#### What needs to be done:
Continue the Matrix film analysis below, about Neo and Smith, picking up right after its last line.

#### Text shown:
──────────────────────────────
So where does this lead us? Neo has made a genuine choice. Backtracking five minutes into the film, what was Smith doing just before overtaking Neo? Smith seemed to be overanalyzing his visions the Oracle gave him. He was reminding himself of the construct he was in. "I should be standing right here and saying such and such" etc. Smith is obviously still within a structure. One that, as a program, he is unable to avoid. No matter how strong Smith is, he can only bend the rules of his world. It is only Neo capable of breaking them (sound like something Morpheus says in M1?). Neo realizes that all of his strength can be matched, but he alone has the ability to destroy the structure of it all. Only Neo can deny his purpose. And when he does away with structure it is he overtaking Smith and not the other way around.
"Why, Mr. Anderson? Why? Why do you persist?"
──────────────────────────────
#### Dataset records:
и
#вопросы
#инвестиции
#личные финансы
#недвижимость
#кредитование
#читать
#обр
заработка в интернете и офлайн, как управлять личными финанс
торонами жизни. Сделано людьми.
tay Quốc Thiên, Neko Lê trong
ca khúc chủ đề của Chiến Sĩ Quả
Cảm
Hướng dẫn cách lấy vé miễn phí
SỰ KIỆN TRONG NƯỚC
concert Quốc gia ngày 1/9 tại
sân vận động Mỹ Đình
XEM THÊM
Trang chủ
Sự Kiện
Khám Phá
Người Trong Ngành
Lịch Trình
──────────────────────────────
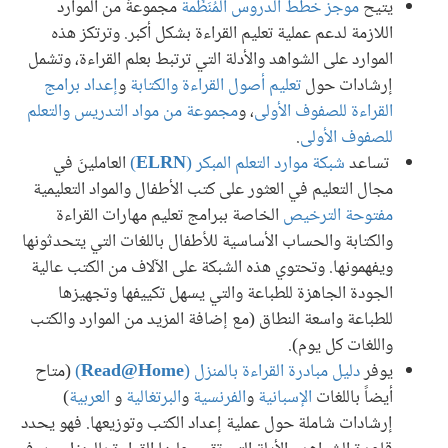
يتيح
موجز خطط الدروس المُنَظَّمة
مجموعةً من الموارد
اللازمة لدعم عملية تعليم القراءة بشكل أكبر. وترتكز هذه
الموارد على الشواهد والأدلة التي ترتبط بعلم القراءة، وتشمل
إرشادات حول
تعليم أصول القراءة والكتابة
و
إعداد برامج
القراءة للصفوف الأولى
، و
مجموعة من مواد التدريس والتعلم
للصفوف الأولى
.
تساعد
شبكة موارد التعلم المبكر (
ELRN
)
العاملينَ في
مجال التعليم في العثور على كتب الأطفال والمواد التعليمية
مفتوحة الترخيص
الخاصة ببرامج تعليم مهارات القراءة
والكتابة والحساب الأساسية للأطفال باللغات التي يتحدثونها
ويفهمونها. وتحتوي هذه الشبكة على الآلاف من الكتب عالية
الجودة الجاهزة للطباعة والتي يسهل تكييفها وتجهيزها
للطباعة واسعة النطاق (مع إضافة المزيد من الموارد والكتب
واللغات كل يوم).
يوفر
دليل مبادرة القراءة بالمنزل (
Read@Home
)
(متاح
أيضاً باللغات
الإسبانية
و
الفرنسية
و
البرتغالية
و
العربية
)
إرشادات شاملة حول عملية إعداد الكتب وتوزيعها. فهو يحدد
──────────────────────────────
#### Exercise result:
Up till then, I don't believe Neo ever knew. He didn't know, because it wasn't a choice of his but a reality of his construction. And then all was clear.
"Because I choose to."
It is the choice to deny purpose that is the anomaly of the matrix. It is the anomaly that is revealed as both beginning and end.
And now, the One is to deliver his code back to the source. But this is a code different from any other. It is a code which contains the ingredients for choice. The world of determinism will be no more. Thanks to the Oracle and her love for mankind, we will all be capable of exercising our free will.